Mi esqueleto se desarmaba sumergido en el volcán de su pubis.
El alma se retorcía de éxtasis. Aquello sabía fantástico.
Sentía su piel más suave que nunca y
quizá, por la posición, una variante del misionero, los pechos
se me antojaron más puntiagudos, de pera limonera bien madura
a punto de caer del árbol. Los acaricié, con toda la ternura del
mundo volcada en los dedos. Ella se removió como si fuera una
culebra en plena ejecución en la silla eléctrica. En la casa de
la vecina el reloj marcó las doce campanadas. Una... Dos.... Cuatro...
Hmmmmm... Fantástico... Nueve... Ehhh... doce... Hmmmm... El gong
cesó, pero yo seguí contando... Trece... Hmmm... Catorce... Esa
noche sonaba muy cerca, como si la estupenda vecina de la letra
A hubiera dejado la ventana del patio interior abierta. En plena
faena me vino a la mente su silueta. ¡Qué buena estaba! Me preocupó
que nos pudiera oír en pleno cambalache. Yo era tan cortado que
al día siguiente me ruborizaría al encontrarme con ella en el
portal o en la escalera.
Por un momento pensé que había regresado
a la época de recién casado, cuando los asaltos nocturnos se sucedían
sin tasa ni tregua y te despertabas varias veces en la misma noche
a punto de catar un trozo de eternidad. La textura del camisón
me resultaba especial. Era nuevo y un poco más corto de lo habitual,
una especie de salto de cama. Facilitaba mucho la operación. Noté
su humedad de sirena ardiente resbalando por mis muslos. Al abarcar
su cintura con mis brazos, me di cuenta de que había adelgazado
un poco. Los michelines escaseaban por no decir que habían desaparecido.
¿Tanto tiempo hacía que no nos embarcábamos en una aventura de
aquellas? ¡Con lo rico que estaba! Eso me estimuló.
Olía mejor que nunca. A ramo de violeta
celestial. Todo su cuerpo exhalaba ese aroma. Me envolvía. Un
nuevo perfume. Hmmmm... Fantástico. Esta noche ya no se borraría
nunca de mi memoria. Se escuchaba el rumor del mar al derramarse
en la playa... Glorioso... Ahhhhhhhh... Parecía más cerca, como
si viviéramos en la parte norte del edificio, que daba directamente
al océano. Cuando compramos el piso no había disponible ninguno
de los que orientaban sus ventanas a la fachada y nos conformamos
con este, que daba a la parte trasera. Ella gemía una y otra vez
y volvía a gemir, sumergida en una especie de carnaval multiorgásmico.
Qué diferente resultaba todo. Eso me elevó, me proyectó hacia
el infinito y convirtió mi interior en un jardín pirotécnico.
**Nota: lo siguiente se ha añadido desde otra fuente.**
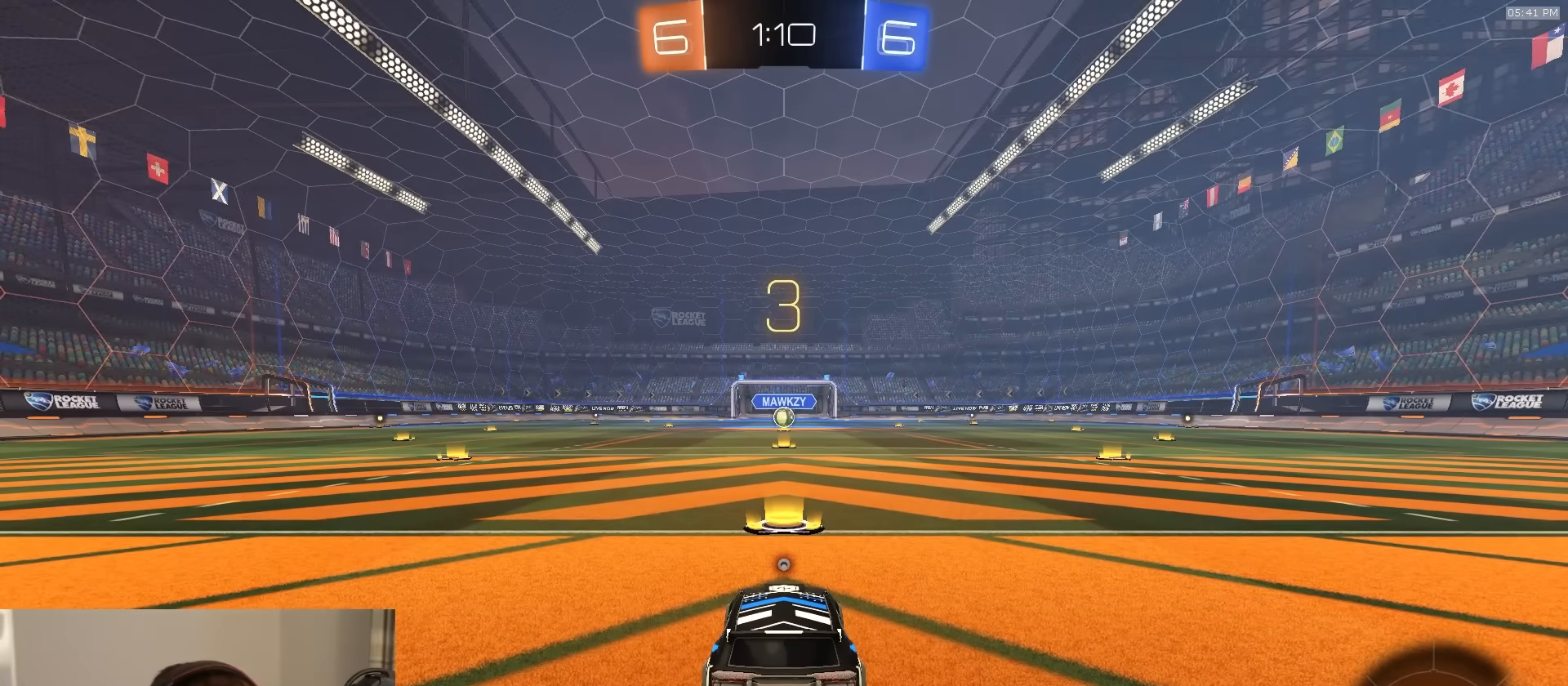
{"buttons": ["TRIANGLE"], "left_stick": "center", "right_stick": "center", "events": [[467, "TRIANGLE", "down"]]}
Entonces, en plena celebración de la cumbre, cuando en una soberbia
traca final rompíamos al unísono, noté que ella se despertaba
y estallaba en un atronador grito de placer mezclado con angustia:
—¡Socorroooooooooooooo! ¡Socorrooooooooooo!
¡Socorroooooooooo...
que me violan!
La bajada fue espeluznante. Me quedé frío. Aquella no era la voz
de mi mujer. La solté inmediatamente. Alargué el brazo para encender
la luz, pero no encontré el interruptor. ¿Dónde demonios se habría
metido la lámpara? Sentí un flash y la estancia se iluminó. Allí
estaba, frente a mí, chillando como una loca o posesa y una mueca
en el rostro en la que se entremezclaban a rabiar la incredulidad,
la sorpresa, el miedo y el placer. Era la vecina de la letra A.
Yo apenas acerté a balbucear:
—¡Perdón, me equivoqué de piso! —y agarré
el pijama y salí corriendo.
Al cabo de un rato, la policía llamó
a la puerta de mi casa y me llevó detenido, acusado de violación.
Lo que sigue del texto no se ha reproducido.